Convert the data into a Markdown table with the columns Row and Line. Start at the first line and continue up to and including the line that contains "നശിക്കാതെയും", numbering each line and omitting blank lines.

##### Records provided

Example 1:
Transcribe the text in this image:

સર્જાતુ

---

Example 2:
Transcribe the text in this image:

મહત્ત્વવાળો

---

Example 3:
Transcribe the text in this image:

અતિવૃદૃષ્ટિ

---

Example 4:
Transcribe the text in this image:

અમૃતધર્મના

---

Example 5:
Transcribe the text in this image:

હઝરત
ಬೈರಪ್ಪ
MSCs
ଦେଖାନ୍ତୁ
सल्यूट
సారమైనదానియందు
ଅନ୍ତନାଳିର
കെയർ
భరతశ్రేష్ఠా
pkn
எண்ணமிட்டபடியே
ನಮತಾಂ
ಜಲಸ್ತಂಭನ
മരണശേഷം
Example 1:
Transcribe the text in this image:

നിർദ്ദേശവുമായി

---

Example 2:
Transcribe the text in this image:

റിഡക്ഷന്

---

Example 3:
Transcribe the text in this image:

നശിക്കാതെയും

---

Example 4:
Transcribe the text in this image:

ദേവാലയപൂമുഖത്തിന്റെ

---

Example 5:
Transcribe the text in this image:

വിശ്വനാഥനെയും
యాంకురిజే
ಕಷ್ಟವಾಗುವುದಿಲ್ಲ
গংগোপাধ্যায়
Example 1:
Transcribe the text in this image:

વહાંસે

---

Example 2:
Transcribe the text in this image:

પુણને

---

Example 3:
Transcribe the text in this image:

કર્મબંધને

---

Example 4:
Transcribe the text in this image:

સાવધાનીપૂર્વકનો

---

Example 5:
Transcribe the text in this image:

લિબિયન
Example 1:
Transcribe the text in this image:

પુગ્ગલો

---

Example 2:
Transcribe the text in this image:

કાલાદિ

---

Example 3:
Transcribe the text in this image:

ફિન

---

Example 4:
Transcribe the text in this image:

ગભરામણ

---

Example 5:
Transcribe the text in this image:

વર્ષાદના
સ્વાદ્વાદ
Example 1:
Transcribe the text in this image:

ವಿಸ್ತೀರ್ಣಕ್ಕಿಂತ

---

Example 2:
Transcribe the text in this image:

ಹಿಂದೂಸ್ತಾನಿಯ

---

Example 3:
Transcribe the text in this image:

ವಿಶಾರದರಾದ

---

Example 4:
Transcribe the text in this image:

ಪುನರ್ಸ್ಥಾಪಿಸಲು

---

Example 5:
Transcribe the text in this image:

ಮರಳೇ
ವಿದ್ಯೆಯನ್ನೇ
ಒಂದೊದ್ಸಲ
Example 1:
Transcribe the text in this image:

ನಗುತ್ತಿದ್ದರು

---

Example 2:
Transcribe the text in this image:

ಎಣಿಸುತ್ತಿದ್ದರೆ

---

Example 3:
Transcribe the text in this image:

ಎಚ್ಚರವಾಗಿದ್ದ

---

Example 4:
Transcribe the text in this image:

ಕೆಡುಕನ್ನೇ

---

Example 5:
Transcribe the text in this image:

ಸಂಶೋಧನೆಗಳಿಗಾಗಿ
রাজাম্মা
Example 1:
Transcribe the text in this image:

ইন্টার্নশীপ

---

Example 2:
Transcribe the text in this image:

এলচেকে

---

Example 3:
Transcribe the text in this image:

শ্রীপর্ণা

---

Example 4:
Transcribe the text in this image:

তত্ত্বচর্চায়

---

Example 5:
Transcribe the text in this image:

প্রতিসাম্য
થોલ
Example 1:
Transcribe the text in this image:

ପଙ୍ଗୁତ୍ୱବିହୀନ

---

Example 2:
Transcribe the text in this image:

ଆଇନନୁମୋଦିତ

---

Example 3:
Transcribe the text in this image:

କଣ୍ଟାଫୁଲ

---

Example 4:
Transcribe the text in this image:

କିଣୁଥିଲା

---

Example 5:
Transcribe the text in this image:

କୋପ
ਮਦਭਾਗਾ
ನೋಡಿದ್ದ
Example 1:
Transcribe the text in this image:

##########

# Output
| Row | Line |
|---|---|
| 1 | Example 1: |
| 2 | Transcribe the text in this image: |
| 3 | સર્જાતુ |
| 4 | --- |
| 5 | Example 2: |
| 6 | Transcribe the text in this image: |
| 7 | મહત્ત્વવાળો |
| 8 | --- |
| 9 | Example 3: |
| 10 | Transcribe the text in this image: |
| 11 | અતિવૃદૃષ્ટિ |
| 12 | --- |
| 13 | Example 4: |
| 14 | Transcribe the text in this image: |
| 15 | અમૃતધર્મના |
| 16 | --- |
| 17 | Example 5: |
| 18 | Transcribe the text in this image: |
| 19 | હઝરત |
| 20 | ಬೈರಪ್ಪ |
| 21 | MSCs |
| 22 | ଦେଖାନ୍ତୁ |
| 23 | सल्यूट |
| 24 | సారమైనదానియందు |
| 25 | ଅନ୍ତନାଳିର |
| 26 | കെയർ |
| 27 | భరతశ్రేష్ఠా |
| 28 | pkn |
| 29 | எண்ணமிட்டபடியே |
| 30 | ನಮತಾಂ |
| 31 | ಜಲಸ್ತಂಭನ |
| 32 | മരണശേഷം |
| 33 | Example 1: |
| 34 | Transcribe the text in this image: |
| 35 | നിർദ്ദേശവുമായി |
| 36 | --- |
| 37 | Example 2: |
| 38 | Transcribe the text in this image: |
| 39 | റിഡക്ഷന് |
| 40 | --- |
| 41 | Example 3: |
| 42 | Transcribe the text in this image: |
| 43 | നശിക്കാതെയും |